Extract -
§ §

Failure Scenario | Probability | Consequences | Failsafe Level Coverage |
---|---|---|---|
Fire | Low | permanent Disk and Host loss in the affected zone | L3 |
Flood | Very Low | permanent Disk and Host loss in the affected region | L4 |
Earthquake | Very Low | permanent Disk and Host loss in the affected region | L4 |
Storm/Tornado | Low | permanent Disk and Host loss in the affected region | L4 |
As we consider mainly deployments in central Europe, the probability of earthquakes is low and in the rare case of such an event the severity is also low compared to other regions in the world (e.g. the pacific ring of fire). The event of a flood will most likely come from overflowing rivers instead of storm floods from a sea. There can be measures taken, to reduce the probability and severity of a flooding event in central Europe due to simply choosing a different location for a deployment.
Software Related
Failure Scenario | Probability | Consequences | Failsafe Level Coverage |
---|---|---|---|
Software bug (major) | Low to Medium | permanent loss or compromise of data that trigger the bug up to data on the whole deployment | L3 |
Software bug (minor) | Medium to High | temporary or partial loss or compromise of data | L1 |
Many software components have lots of lines of code and cannot be proven correct in their whole functionality. They are tested instead with at best enough test cases to check every interaction. Still bugs can and will occur in software. Most of them are rather small issues, that might even seem like a feature to some. An exmple for this would be: whether a floating IP in OpenStack could be assigned to a VM even if it is already bound to another VM. Bugs like this do not affect a whole deployment, when they are triggered, but just specific data or resources. Nevertheless those bugs can be a daily struggle. This is the reason, the probability of such minor bugs may be pretty high, but the consequences would either be just temporary or would only result in small losses or compromisation.
On the other hand major bugs, which might be used to compromise data, that is not in direct connection to the triggered bug, occur only a few times a year. This can be seen e.g. in the OpenStack Security Advisories, where there were only 3 major bugs found in 2023. While these bugs might appear only rarely their consequences are immense. They might be the reason for a whole deployment to be compromised or shut down. CSPs should be in contact with people triaging and patching such bugs, to be informed early and to be able to update their deployments, before the bug is openly announced.

§ §

Extracted entries -
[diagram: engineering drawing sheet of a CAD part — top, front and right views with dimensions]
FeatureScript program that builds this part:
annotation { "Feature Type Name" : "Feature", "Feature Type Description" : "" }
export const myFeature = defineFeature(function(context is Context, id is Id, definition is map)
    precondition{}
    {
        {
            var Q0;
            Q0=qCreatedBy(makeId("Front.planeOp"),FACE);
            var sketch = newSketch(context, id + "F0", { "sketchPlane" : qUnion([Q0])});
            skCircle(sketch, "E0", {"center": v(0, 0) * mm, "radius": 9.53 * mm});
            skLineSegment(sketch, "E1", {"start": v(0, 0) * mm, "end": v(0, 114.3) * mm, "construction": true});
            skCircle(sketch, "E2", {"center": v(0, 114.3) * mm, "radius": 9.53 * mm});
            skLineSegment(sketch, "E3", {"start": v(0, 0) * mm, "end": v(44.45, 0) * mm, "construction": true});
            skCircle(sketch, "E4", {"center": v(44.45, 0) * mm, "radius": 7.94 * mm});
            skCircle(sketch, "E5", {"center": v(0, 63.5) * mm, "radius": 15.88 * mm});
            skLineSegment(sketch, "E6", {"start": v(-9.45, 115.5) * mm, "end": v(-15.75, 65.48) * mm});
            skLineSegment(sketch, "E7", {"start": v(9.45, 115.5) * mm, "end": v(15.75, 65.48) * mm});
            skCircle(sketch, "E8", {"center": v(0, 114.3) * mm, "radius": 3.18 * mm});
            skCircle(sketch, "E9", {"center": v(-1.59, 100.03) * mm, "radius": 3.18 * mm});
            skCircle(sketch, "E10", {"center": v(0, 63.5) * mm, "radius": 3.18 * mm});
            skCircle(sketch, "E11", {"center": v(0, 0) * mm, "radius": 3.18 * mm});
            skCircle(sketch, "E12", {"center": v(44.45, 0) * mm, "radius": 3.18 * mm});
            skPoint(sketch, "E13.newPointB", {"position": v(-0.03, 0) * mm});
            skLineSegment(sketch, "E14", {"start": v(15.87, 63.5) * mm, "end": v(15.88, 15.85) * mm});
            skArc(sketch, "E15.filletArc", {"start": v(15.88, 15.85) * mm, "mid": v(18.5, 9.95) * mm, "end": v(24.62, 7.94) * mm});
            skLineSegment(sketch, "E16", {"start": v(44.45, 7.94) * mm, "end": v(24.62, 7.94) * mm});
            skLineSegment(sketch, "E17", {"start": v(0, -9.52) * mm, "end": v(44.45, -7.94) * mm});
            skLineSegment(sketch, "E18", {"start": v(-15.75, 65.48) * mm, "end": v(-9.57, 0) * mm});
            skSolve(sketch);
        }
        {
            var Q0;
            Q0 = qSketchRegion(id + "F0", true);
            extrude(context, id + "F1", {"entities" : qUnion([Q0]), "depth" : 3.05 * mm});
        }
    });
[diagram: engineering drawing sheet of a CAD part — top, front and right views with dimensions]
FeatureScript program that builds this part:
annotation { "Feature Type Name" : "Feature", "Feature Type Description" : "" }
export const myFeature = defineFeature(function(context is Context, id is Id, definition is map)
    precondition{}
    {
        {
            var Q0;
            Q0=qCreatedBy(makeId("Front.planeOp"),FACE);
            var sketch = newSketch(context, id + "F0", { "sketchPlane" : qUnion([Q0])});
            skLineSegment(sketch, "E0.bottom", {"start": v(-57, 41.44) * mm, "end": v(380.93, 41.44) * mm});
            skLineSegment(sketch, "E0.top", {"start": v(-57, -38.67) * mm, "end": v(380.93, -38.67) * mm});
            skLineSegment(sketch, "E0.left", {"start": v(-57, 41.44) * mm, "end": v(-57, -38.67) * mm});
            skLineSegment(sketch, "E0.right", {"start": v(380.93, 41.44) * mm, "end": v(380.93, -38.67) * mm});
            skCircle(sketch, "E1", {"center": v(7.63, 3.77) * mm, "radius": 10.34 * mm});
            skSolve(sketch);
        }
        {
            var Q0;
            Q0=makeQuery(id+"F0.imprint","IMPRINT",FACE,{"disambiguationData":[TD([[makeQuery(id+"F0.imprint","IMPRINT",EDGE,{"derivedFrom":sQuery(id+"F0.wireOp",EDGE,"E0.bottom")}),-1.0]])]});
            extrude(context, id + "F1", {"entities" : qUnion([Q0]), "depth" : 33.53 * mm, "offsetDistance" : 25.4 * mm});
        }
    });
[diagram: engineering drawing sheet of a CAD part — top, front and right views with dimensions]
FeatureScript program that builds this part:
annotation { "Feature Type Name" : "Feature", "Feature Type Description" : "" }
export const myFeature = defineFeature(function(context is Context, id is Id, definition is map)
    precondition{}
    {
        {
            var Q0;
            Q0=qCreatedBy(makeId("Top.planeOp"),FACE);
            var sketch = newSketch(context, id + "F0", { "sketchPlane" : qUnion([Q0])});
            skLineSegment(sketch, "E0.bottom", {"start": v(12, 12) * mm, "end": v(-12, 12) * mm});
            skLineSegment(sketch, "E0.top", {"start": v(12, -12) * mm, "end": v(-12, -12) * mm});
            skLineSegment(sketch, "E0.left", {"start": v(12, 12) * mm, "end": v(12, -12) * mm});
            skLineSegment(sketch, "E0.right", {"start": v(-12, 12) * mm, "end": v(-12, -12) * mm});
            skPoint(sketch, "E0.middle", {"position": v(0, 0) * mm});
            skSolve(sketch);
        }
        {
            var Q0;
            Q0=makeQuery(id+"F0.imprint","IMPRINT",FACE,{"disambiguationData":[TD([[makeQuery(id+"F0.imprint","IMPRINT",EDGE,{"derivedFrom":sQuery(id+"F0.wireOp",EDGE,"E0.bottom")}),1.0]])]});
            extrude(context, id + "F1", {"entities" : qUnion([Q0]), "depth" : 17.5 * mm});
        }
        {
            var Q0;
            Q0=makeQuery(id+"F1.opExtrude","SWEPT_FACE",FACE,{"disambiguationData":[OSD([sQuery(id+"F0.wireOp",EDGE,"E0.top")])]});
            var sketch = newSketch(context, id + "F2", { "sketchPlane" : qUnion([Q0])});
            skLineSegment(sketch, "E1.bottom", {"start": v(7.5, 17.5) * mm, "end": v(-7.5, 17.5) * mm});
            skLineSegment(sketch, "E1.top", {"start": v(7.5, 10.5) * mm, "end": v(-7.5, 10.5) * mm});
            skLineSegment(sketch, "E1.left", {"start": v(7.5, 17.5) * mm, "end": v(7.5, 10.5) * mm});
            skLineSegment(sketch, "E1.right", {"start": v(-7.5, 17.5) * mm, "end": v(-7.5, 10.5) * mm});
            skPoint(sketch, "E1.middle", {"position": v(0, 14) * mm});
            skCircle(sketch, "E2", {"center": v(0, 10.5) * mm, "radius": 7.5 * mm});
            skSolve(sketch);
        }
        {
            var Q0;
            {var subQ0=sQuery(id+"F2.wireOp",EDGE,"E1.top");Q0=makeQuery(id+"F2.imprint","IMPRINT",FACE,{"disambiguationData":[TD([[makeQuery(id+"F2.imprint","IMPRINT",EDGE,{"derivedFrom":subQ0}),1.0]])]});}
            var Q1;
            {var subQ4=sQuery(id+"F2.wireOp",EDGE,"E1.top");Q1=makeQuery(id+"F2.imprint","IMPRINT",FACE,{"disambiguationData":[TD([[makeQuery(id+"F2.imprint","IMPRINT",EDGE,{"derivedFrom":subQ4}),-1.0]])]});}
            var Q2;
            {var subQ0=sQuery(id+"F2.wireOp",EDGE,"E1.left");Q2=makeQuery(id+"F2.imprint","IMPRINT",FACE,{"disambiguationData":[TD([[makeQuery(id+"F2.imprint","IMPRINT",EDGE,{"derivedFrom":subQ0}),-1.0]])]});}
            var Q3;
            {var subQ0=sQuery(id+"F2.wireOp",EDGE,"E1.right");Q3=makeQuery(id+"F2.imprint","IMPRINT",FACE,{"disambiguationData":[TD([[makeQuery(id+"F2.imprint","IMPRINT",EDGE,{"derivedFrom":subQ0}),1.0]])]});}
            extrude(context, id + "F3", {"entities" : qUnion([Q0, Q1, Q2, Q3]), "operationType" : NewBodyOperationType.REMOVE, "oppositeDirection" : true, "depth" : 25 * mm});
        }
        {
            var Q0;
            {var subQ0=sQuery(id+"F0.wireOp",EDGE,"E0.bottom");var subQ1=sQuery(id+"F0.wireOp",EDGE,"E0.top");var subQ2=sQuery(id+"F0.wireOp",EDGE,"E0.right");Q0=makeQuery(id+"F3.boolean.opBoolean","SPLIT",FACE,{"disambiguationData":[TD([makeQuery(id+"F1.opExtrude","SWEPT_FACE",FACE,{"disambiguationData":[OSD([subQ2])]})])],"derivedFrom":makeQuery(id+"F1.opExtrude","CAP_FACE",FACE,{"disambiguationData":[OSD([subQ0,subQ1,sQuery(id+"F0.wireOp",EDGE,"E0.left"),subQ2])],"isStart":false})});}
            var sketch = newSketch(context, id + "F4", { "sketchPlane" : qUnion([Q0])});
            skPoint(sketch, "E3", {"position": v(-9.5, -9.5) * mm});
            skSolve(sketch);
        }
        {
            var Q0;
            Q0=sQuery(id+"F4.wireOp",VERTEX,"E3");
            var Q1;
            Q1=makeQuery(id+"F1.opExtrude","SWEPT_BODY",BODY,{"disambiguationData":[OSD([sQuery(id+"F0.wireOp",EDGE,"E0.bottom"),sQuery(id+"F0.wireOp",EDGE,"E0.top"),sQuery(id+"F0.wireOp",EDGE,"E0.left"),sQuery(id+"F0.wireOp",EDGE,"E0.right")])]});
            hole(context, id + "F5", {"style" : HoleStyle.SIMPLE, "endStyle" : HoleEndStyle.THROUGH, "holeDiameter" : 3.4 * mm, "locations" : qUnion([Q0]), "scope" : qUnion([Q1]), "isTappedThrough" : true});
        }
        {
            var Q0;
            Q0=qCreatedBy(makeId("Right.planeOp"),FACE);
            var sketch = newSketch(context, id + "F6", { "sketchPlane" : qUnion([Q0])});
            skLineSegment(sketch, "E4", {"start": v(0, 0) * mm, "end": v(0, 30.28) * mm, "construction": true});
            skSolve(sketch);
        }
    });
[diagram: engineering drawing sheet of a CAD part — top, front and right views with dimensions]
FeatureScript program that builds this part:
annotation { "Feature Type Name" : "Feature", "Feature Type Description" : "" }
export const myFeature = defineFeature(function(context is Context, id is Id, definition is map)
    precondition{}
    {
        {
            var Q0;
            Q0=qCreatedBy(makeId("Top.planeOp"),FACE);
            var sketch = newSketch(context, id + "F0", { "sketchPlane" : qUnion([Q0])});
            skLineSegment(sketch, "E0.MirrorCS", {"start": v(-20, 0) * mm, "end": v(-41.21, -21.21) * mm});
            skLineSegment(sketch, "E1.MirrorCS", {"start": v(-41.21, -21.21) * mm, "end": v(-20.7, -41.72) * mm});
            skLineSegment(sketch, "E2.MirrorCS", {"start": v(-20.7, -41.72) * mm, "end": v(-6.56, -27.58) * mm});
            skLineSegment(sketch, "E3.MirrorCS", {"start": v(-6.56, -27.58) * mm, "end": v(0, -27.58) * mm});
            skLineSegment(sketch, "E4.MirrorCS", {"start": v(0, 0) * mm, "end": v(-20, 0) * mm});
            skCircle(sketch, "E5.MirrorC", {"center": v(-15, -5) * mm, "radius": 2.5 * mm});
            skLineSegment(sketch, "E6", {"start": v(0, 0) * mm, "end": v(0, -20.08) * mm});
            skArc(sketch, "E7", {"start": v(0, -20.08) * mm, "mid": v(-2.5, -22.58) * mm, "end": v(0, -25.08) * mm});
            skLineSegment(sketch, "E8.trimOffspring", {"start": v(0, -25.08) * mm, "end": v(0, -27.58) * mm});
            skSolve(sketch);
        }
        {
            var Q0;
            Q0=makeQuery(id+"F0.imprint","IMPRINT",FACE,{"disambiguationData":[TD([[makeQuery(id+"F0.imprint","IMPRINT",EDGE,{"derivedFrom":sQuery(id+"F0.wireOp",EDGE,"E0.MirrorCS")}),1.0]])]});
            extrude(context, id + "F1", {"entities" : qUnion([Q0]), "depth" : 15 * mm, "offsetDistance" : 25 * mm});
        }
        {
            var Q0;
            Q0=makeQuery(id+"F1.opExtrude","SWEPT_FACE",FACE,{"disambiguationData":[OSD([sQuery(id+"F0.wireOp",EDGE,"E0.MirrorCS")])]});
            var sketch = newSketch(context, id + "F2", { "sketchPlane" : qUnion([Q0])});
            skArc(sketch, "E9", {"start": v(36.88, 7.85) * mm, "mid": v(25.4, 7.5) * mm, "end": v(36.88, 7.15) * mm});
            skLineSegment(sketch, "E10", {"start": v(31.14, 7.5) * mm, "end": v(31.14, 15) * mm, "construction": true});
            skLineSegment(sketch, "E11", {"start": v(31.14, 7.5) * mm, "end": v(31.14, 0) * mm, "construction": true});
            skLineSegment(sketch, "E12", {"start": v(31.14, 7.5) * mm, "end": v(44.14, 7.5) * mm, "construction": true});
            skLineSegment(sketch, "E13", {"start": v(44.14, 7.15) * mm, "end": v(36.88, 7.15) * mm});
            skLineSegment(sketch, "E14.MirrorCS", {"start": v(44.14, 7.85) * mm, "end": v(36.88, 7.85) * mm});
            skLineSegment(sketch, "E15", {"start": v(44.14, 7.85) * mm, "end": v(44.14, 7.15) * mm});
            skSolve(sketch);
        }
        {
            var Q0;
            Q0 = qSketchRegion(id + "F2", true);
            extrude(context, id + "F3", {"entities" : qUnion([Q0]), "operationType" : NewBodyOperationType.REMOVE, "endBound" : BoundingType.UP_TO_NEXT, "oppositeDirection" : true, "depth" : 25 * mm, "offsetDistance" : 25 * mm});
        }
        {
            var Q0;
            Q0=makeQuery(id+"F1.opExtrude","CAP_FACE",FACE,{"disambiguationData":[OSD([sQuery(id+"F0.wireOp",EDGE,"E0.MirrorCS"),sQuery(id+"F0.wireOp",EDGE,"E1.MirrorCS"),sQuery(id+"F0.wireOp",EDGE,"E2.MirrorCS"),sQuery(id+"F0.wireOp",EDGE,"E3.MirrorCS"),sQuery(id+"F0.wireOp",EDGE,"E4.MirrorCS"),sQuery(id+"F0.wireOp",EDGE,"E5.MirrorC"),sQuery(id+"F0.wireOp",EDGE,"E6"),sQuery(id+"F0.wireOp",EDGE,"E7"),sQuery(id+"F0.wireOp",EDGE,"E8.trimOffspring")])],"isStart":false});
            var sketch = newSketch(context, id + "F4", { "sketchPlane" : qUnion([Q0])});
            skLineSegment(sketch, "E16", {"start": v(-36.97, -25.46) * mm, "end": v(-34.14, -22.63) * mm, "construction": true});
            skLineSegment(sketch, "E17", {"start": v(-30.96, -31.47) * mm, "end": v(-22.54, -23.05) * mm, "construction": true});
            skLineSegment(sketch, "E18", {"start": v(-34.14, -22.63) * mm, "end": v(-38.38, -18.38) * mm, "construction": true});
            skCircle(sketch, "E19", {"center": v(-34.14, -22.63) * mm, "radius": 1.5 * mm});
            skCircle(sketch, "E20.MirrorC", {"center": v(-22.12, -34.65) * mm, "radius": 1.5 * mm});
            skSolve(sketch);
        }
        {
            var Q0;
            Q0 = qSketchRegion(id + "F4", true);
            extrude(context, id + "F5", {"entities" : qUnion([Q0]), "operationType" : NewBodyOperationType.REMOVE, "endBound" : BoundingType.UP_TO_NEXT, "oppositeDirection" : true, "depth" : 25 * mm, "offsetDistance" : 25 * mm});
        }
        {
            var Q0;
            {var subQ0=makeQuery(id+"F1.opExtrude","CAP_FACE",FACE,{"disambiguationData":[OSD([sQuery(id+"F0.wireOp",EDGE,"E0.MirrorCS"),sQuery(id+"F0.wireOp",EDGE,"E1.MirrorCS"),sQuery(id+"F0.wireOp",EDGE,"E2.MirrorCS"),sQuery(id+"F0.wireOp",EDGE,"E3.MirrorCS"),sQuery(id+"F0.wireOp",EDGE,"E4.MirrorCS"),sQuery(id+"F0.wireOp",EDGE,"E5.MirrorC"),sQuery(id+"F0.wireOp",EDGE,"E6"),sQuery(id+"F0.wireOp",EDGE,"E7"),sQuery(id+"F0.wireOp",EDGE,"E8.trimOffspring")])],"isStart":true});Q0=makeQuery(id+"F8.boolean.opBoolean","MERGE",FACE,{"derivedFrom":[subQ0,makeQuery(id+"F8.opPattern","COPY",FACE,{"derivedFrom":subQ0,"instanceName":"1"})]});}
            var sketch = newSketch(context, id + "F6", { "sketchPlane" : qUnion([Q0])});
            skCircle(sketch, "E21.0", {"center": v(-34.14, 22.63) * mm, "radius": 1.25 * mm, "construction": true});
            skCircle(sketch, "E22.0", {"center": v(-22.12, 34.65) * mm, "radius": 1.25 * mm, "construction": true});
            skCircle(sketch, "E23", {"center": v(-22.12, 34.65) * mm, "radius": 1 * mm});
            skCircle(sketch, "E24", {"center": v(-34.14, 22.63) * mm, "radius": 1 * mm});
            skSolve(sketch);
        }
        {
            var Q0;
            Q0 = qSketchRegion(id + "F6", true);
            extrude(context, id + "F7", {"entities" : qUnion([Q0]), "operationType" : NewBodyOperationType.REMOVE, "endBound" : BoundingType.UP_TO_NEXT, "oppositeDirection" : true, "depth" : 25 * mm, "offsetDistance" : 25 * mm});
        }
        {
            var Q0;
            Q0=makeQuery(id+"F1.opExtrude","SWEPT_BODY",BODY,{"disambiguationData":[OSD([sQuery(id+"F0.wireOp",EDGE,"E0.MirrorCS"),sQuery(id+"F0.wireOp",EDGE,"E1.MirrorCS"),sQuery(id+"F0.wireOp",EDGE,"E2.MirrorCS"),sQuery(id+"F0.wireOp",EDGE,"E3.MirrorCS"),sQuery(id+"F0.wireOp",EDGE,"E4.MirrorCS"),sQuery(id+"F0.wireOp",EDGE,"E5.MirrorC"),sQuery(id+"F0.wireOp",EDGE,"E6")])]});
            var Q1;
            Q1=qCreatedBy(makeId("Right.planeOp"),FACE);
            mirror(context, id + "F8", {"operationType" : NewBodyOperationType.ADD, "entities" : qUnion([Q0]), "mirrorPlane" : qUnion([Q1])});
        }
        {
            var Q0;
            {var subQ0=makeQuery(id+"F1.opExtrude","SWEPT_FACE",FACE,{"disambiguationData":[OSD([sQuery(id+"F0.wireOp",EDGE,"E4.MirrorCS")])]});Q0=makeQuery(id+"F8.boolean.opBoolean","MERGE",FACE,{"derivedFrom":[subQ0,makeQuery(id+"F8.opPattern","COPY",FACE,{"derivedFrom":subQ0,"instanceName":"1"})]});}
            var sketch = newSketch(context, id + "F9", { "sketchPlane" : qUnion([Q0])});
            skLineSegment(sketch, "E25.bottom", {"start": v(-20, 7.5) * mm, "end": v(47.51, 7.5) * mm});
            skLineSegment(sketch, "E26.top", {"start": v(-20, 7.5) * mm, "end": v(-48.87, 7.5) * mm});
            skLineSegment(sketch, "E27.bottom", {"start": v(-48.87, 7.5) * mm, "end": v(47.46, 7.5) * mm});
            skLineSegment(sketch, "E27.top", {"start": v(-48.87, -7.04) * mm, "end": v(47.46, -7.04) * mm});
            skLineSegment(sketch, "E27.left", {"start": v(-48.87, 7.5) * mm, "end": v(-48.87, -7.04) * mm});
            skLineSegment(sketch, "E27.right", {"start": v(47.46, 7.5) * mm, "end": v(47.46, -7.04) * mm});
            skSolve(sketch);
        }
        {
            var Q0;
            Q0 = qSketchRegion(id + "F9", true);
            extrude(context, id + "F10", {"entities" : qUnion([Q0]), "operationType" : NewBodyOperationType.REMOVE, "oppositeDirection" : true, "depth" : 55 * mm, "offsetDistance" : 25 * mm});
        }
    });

§ §

Directives -
**a)** List every failure scenario named in the tables of the extract on deployment failure scenarios.
**b)** Write a continuation of the extract on deployment failure scenarios, beginning after its final sentence.
The entries were taken from an unrelated source.

Set of answers -
**a)** Fire, Flood, Earthquake, Storm/Tornado, Software bug (major), Software bug (minor)

**b)**
Human Interference
Failure Scenario | Probability | Consequences | Failsafe Level Coverage |
---|---|---|---|
Minor operating error | High | Temporary outage | L1 |
Major operating error | Low | Permanent loss of data | L3 |
Cyber attack (minor) | Very High | permanent loss or compromise of data on affected Disk and Host | L1 |
Cyber attack (major) | Medium | permanent loss or compromise of data on affected Disk and Host | L3 |
Mistakes in maintaining a data center will always happen. To reduce the probability of such a mistake, measures are needed to reduce human error, which is more an issue of sociology and psychology instead of computer science. On the other side an attack on an infrastructure cannot be avoided by this. Instead every deployment needs to be prepared for an attack all the time, e.g. through security updates. The severity of Cyber attacks can also vary broadly: from denial-of-service attacks, which should only be a temporary issue, up until coordinated attacks to steal or destroy data, which could also affect a whole deployment. The easier an attack is, the more frequently it will be used by various persons and organizations up to be just daily business. Major attacks are often orchestrated and require specific knowledge e.g. of Day-0 Bugs or the attacked infrastructure. Due to that nature their occurance is less likely, but the damage done can be far more severe.
Consequences
Using the definition of levels established in this decision record throughout all SCS standards would allow readers to understand up to which level certain procedures or aspects of resources (e.g. volume types or a backend requiring redundancy) would protect their data and/or resource availability.
Affected Resources
IaaS Layer (OpenStack Resources)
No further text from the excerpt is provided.